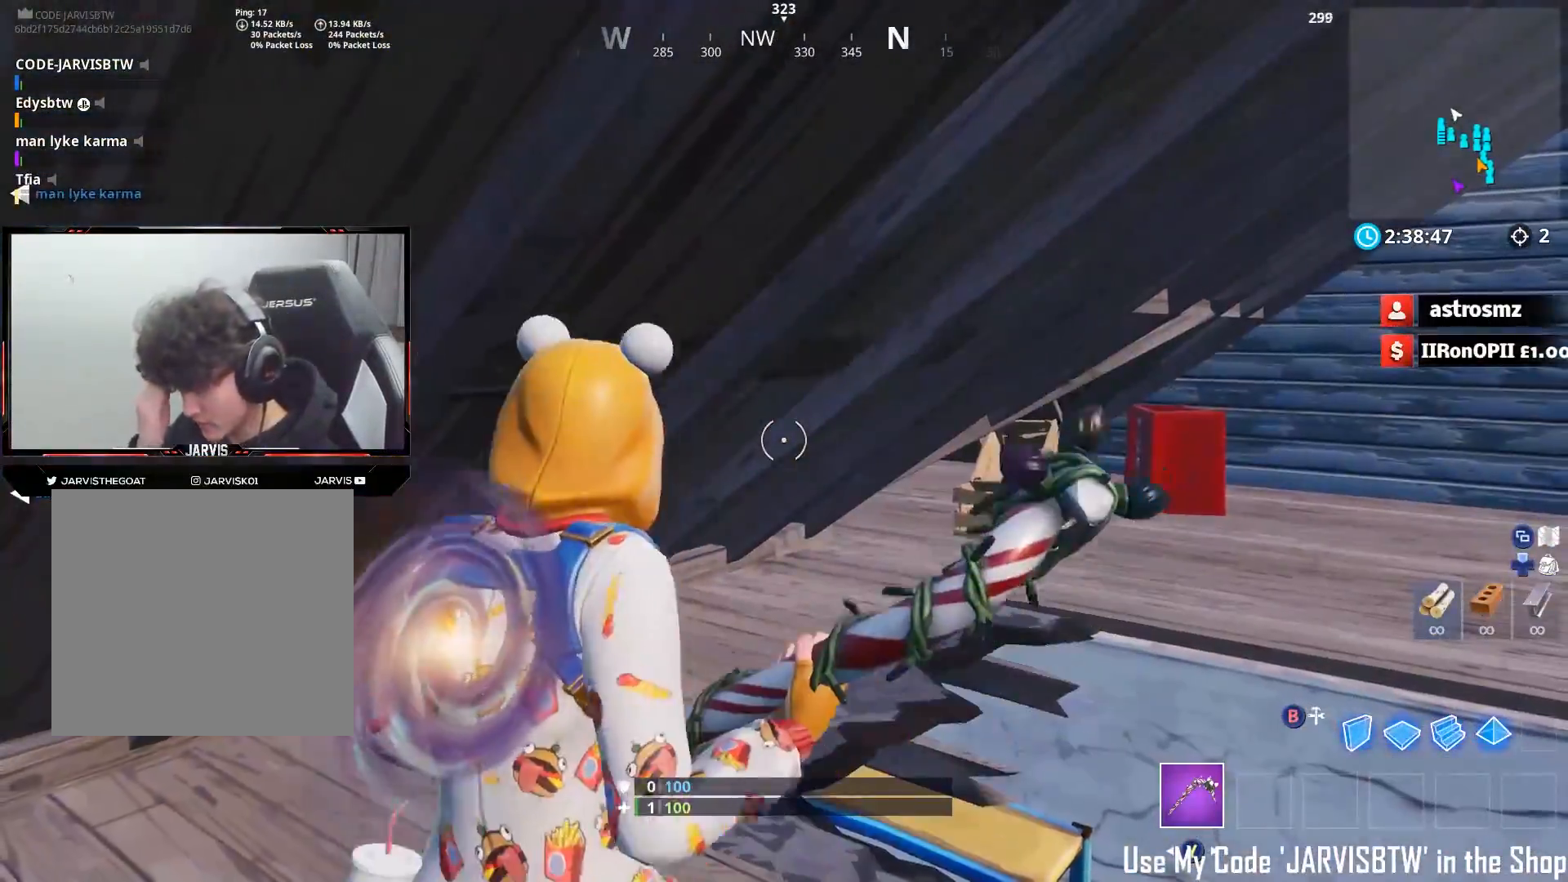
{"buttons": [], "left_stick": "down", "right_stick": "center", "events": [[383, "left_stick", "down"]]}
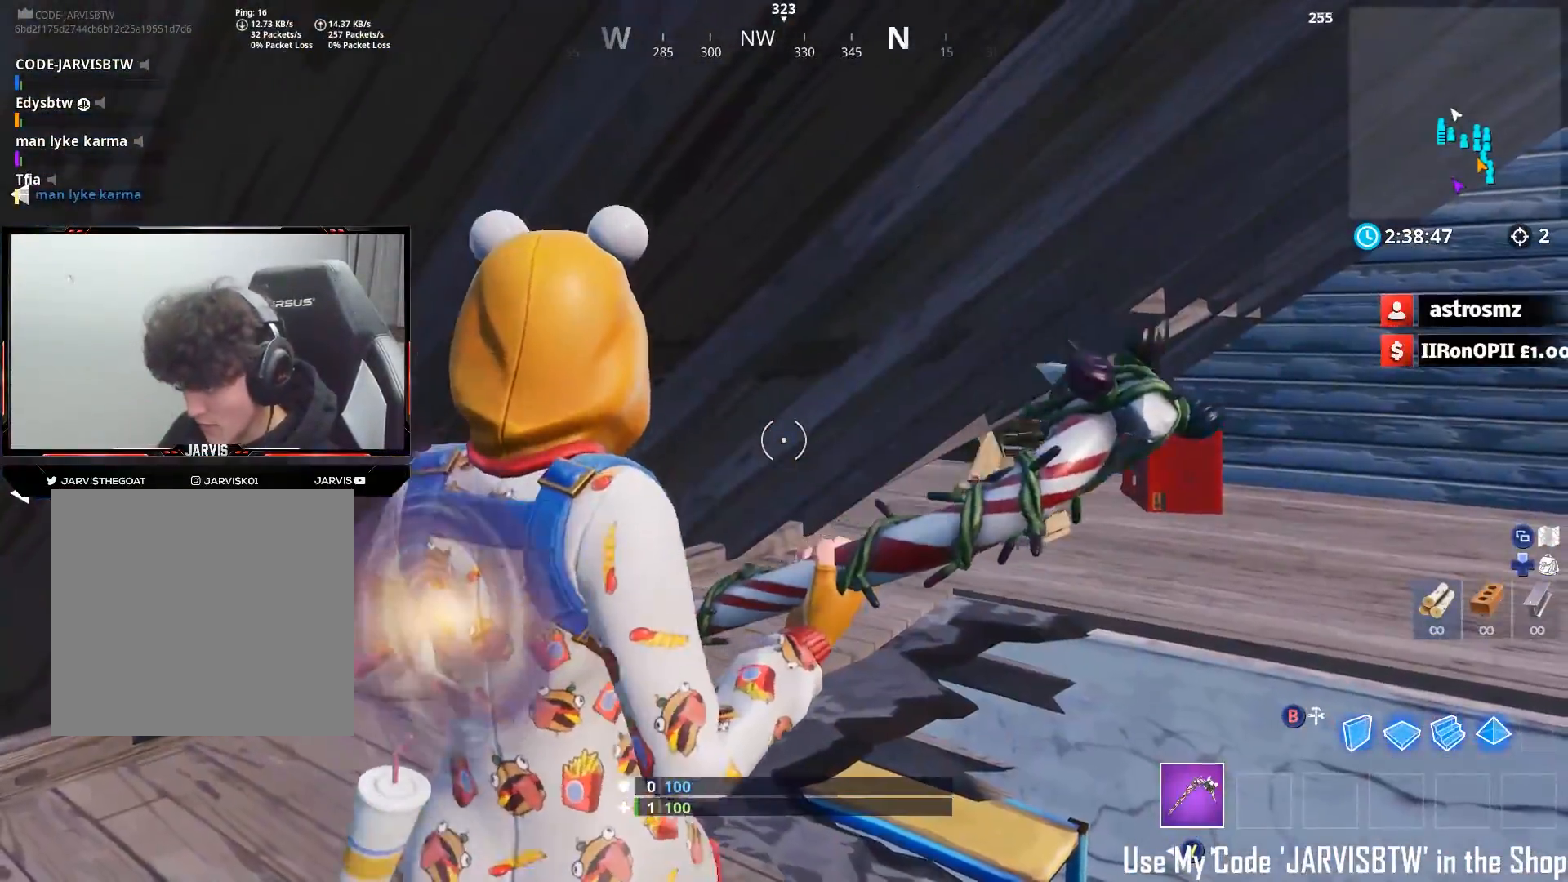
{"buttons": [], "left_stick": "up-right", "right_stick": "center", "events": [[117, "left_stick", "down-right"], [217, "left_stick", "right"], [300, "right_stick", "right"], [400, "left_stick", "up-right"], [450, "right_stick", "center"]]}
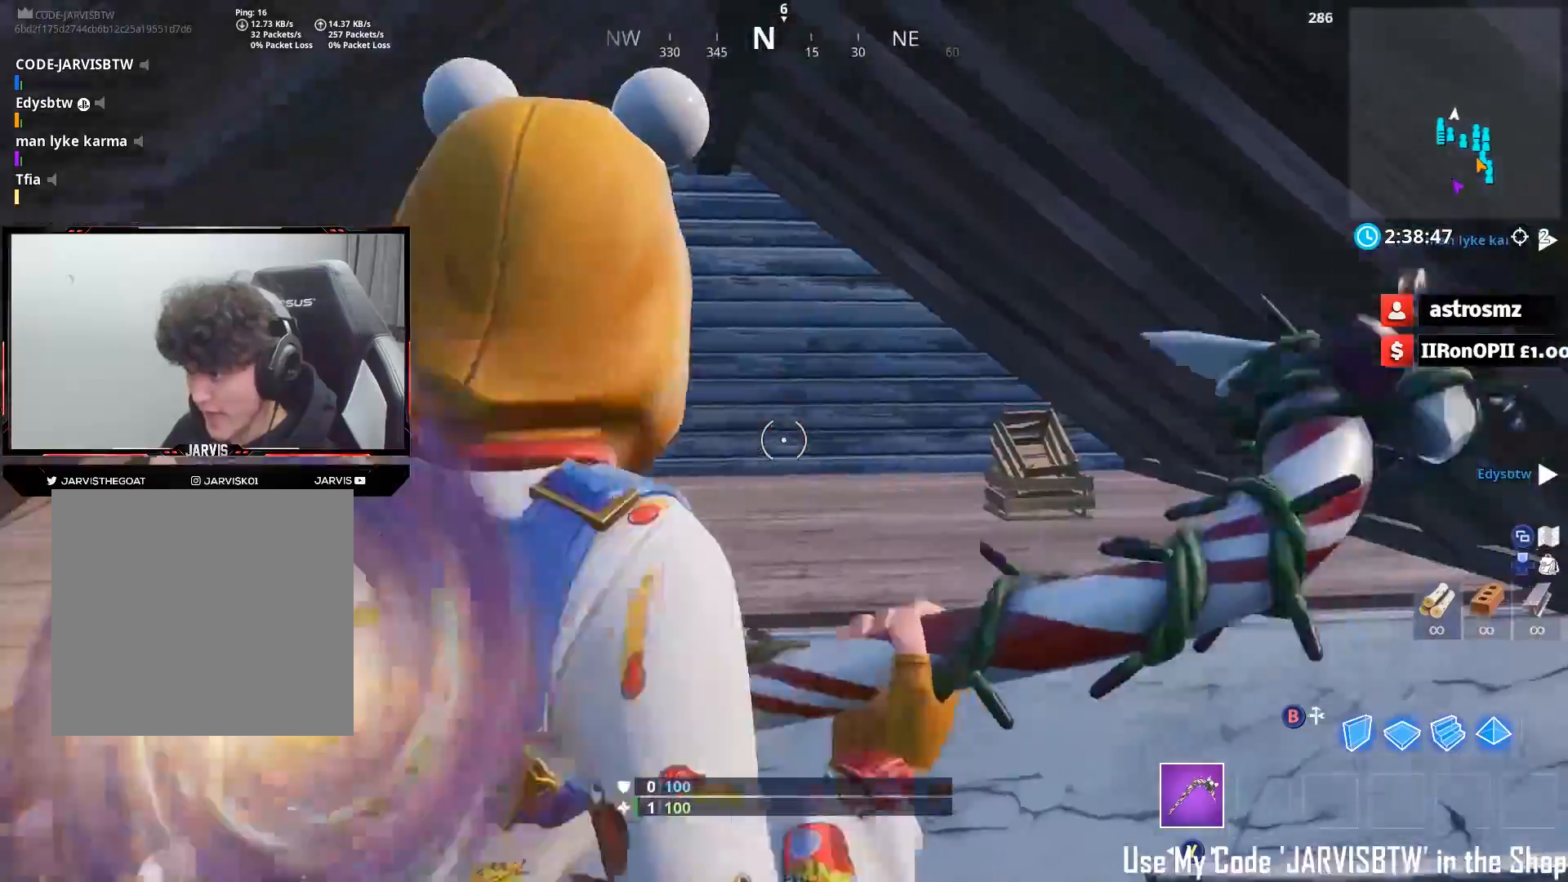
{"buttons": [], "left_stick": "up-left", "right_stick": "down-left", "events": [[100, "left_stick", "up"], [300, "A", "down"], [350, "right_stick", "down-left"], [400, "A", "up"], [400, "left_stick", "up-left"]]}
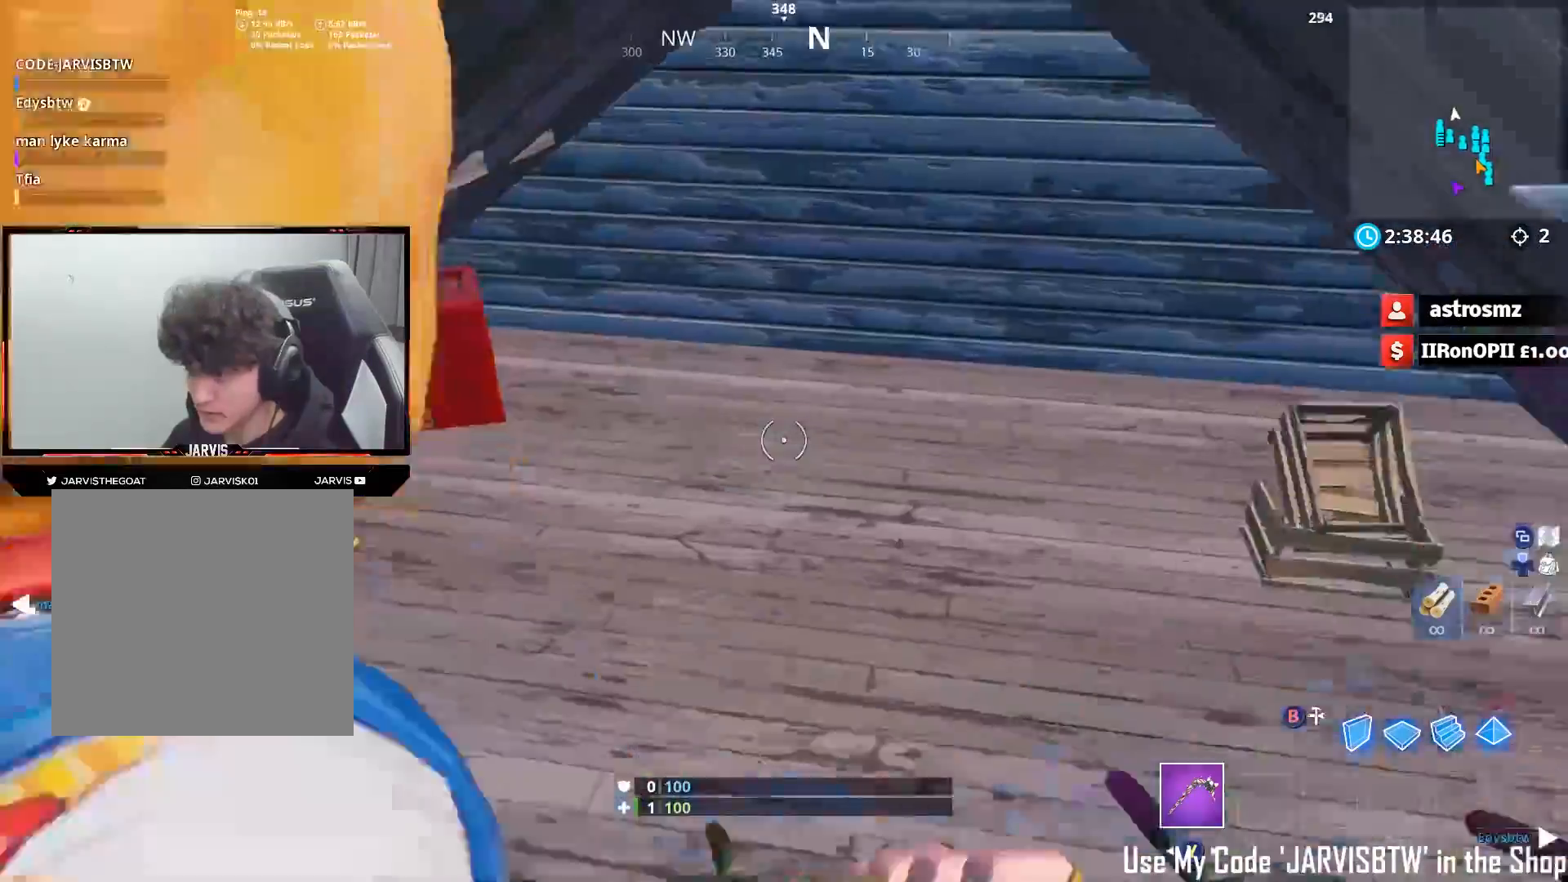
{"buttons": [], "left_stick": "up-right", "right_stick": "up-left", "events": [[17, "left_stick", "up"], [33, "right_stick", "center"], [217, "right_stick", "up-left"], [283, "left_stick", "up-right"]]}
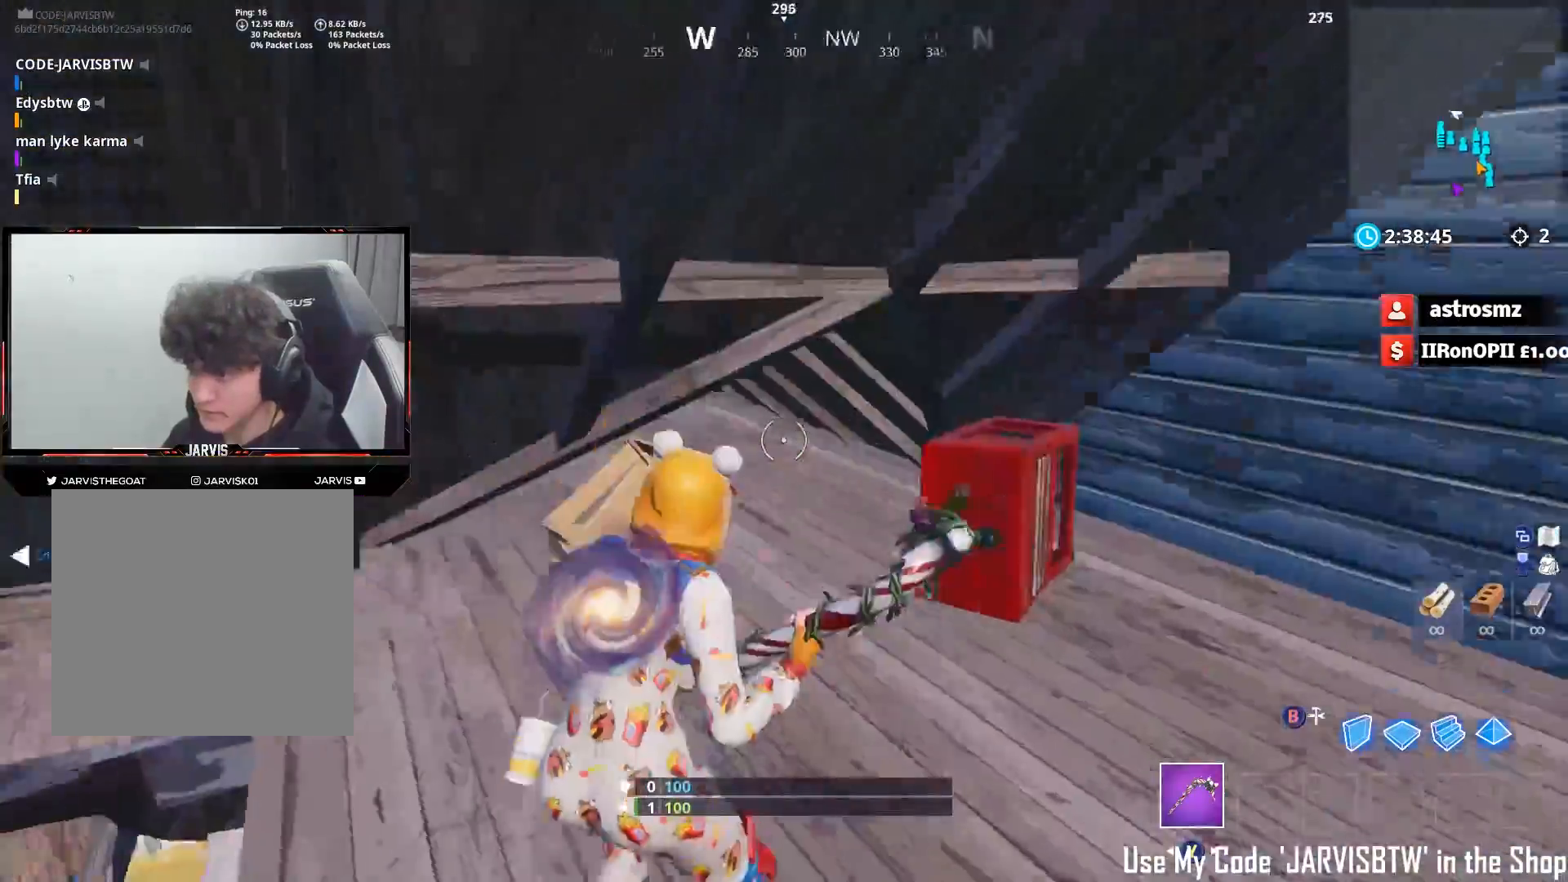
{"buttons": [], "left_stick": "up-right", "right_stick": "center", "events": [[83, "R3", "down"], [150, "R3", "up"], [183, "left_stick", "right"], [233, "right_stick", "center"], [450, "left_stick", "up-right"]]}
□ □ □ □ □ □ □
* **INSTRUCTIONS FOR THE TASK**:
Without including any pictures, please restate all the records exactly.

* **SOLUTION TO THE EXERCISE**:
{"buttons": [], "left_stick": "down", "right_stick": "center", "events": [[383, "left_stick", "down"]]}
{"buttons": [], "left_stick": "up-right", "right_stick": "center", "events": [[117, "left_stick", "down-right"], [217, "left_stick", "right"], [300, "right_stick", "right"], [400, "left_stick", "up-right"], [450, "right_stick", "center"]]}
{"buttons": [], "left_stick": "up-left", "right_stick": "down-left", "events": [[100, "left_stick", "up"], [300, "A", "down"], [350, "right_stick", "down-left"], [400, "A", "up"], [400, "left_stick", "up-left"]]}
{"buttons": [], "left_stick": "up-right", "right_stick": "up-left", "events": [[17, "left_stick", "up"], [33, "right_stick", "center"], [217, "right_stick", "up-left"], [283, "left_stick", "up-right"]]}
{"buttons": [], "left_stick": "up-right", "right_stick": "center", "events": [[83, "R3", "down"], [150, "R3", "up"], [183, "left_stick", "right"], [233, "right_stick", "center"], [450, "left_stick", "up-right"]]}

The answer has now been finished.